For the 2012 season, the bowl had a new sponsor and a new name as it became the Buffalo Wild Wings Bowl.

==Teams==
After winning the 2010 Insight Bowl 27–24 over Missouri, the Iowa Hawkeyes are back to take on the Sooners of Oklahoma, which began the season as the top-ranked team in both the Associated Press and ESPN coaches’ polls. The two teams have met only once, in 1979 when Oklahoma defeated Iowa 21–6 in head coach Hayden Fry's second game. On that team were Bob Stoops, the current Oklahoma head coach, and Bruce Kittle, currently a Sooner assistant coach.

===Iowa===

The Hawkeyes opened the season unranked, and could not put together anything longer than a two-game winning streak during the 2011 season. The bright spot was a win over No. 13 Michigan at Kinnick Stadium. Iowa entered the Insight Bowl at 7–5 overall (4–4 B1G).

Actions to take
1/ According to the Insight Bowl text, what record did Iowa bring into the game?
2/ Reproduce the Insight Bowl text word for word from "For the 2012" to "Sooner assistant coach.".

Data excerpts:
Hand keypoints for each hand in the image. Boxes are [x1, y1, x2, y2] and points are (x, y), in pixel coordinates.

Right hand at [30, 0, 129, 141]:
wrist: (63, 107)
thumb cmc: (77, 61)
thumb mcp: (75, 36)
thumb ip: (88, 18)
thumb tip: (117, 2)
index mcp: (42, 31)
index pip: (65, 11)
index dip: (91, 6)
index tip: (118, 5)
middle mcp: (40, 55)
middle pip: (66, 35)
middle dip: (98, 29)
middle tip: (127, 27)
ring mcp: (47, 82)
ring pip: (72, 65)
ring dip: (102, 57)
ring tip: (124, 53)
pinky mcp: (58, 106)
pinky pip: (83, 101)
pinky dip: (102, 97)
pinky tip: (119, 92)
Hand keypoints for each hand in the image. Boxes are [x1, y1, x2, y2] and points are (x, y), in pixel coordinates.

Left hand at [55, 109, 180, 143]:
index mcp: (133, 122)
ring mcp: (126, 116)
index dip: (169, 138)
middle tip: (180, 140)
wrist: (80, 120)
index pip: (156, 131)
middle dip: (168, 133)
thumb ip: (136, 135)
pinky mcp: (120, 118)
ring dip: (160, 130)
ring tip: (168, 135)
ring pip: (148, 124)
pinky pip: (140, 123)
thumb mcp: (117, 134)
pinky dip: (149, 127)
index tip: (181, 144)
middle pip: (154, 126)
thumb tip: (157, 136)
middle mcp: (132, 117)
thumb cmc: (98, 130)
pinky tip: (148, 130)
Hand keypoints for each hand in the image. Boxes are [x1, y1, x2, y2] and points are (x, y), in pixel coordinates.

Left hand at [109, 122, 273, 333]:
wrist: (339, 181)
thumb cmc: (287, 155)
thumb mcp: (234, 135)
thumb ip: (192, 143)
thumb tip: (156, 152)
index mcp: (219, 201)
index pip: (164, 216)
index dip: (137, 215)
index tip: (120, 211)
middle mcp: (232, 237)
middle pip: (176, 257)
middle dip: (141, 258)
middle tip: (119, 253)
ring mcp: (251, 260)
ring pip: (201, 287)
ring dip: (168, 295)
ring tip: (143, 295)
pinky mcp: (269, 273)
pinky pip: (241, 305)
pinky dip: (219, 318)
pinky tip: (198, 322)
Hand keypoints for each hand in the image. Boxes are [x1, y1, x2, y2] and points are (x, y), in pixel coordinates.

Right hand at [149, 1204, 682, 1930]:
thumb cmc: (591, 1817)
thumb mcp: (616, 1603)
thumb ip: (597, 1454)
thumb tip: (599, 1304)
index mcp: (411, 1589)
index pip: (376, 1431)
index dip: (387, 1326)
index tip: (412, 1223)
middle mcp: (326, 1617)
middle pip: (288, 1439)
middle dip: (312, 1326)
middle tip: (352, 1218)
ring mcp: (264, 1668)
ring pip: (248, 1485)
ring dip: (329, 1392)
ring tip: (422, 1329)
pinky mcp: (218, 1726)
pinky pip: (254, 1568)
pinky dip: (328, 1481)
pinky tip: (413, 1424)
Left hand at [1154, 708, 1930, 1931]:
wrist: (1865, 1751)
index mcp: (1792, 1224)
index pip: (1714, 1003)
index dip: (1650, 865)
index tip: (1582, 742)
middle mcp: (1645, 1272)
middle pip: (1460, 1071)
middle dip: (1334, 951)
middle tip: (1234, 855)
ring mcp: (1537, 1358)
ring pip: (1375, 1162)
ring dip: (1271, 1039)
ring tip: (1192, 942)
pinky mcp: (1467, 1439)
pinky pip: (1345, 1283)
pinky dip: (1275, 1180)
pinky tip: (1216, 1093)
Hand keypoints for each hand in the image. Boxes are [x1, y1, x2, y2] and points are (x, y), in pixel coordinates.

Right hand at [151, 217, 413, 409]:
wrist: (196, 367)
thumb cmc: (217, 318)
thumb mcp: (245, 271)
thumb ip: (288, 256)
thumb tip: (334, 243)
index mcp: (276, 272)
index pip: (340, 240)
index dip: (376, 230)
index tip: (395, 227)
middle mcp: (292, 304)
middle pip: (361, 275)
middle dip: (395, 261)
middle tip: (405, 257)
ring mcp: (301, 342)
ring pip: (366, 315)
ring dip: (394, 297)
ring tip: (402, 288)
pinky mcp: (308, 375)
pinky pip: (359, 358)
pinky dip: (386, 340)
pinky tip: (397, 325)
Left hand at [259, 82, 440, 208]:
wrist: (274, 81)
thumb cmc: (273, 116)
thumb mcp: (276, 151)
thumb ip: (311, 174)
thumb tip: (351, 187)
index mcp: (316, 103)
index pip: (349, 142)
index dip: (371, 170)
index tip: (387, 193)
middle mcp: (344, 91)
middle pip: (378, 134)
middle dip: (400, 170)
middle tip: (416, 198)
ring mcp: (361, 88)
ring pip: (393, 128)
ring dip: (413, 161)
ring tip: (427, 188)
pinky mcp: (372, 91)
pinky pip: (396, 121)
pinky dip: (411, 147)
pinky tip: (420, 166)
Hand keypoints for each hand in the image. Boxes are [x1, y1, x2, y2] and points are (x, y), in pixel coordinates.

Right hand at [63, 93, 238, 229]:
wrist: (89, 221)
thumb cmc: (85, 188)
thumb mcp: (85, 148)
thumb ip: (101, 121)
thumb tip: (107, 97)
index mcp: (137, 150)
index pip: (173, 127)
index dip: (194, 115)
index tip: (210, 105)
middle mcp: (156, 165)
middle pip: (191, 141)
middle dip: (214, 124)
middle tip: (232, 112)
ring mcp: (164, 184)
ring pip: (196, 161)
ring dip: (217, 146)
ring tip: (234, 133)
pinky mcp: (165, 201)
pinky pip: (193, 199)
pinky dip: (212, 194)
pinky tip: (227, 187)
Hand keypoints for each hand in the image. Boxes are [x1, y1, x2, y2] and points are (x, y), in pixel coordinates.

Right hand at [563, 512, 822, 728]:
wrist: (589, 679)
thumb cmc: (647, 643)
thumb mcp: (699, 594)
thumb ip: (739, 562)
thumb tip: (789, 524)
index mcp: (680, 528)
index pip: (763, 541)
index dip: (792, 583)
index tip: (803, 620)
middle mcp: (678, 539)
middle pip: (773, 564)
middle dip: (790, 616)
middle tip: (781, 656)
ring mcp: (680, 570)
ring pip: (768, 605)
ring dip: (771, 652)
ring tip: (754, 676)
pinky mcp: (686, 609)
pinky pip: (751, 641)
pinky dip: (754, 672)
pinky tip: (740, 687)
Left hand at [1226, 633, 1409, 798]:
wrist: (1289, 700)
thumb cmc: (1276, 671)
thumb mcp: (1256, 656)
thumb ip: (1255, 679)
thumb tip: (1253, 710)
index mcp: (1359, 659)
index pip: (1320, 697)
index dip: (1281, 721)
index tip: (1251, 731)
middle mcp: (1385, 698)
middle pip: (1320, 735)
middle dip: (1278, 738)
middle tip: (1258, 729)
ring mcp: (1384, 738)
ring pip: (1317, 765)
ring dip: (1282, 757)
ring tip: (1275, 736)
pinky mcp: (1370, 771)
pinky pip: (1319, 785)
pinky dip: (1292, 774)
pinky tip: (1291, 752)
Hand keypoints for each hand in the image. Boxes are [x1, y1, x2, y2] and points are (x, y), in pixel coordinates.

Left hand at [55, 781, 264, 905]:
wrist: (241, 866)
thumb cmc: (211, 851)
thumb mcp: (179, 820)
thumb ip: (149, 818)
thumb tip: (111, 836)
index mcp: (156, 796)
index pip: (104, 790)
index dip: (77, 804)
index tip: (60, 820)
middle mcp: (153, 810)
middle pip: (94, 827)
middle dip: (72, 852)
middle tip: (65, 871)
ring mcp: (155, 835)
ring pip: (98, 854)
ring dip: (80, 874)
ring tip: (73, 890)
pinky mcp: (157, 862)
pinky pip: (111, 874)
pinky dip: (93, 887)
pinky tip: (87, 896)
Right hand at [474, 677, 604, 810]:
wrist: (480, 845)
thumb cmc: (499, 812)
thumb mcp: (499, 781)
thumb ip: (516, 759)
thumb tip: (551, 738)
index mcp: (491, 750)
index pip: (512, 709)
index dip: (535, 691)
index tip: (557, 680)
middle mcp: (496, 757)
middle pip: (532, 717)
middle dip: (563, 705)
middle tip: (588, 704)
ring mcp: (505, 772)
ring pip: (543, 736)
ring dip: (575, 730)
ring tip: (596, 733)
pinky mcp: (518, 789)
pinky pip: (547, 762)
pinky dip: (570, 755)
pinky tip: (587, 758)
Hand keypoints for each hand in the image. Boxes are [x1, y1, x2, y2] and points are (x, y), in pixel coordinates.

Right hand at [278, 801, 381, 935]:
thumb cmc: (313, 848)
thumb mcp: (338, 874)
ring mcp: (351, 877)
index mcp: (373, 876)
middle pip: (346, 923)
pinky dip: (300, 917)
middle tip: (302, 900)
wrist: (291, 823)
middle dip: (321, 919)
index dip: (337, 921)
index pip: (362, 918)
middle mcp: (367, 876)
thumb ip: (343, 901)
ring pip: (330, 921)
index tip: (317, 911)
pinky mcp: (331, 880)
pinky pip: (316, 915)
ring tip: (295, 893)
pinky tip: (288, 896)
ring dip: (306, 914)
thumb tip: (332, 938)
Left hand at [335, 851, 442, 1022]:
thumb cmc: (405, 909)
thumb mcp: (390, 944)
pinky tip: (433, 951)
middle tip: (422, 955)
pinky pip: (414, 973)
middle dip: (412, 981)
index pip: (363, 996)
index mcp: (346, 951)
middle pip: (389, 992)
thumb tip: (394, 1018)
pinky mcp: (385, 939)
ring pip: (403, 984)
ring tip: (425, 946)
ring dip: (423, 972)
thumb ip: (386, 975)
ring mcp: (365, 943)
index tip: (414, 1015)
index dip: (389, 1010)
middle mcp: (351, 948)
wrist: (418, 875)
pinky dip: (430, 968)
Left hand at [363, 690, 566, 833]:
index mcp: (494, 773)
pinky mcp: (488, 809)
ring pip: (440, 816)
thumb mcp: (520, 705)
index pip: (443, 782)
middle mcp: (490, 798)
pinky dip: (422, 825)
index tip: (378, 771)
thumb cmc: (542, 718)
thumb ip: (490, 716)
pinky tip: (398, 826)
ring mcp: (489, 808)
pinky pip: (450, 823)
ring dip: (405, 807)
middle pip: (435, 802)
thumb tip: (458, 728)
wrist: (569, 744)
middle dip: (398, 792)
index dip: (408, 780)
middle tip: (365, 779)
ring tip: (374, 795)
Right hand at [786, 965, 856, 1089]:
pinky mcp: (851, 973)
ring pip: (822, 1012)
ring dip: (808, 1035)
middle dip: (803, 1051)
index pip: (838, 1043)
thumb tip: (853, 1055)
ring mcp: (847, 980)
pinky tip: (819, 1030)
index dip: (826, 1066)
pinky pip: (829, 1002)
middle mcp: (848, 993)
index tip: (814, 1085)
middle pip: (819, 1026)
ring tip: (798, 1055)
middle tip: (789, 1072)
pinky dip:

Answers to this exercise
1/ 7–5 overall (4–4 B1G)

2/
For the 2012 season, the bowl had a new sponsor and a new name as it became the Buffalo Wild Wings Bowl.

==Teams==
After winning the 2010 Insight Bowl 27–24 over Missouri, the Iowa Hawkeyes are back to take on the Sooners of Oklahoma, which began the season as the top-ranked team in both the Associated Press and ESPN coaches’ polls. The two teams have met only once, in 1979 when Oklahoma defeated Iowa 21–6 in head coach Hayden Fry's second game. On that team were Bob Stoops, the current Oklahoma head coach, and Bruce Kittle, currently a Sooner assistant coach.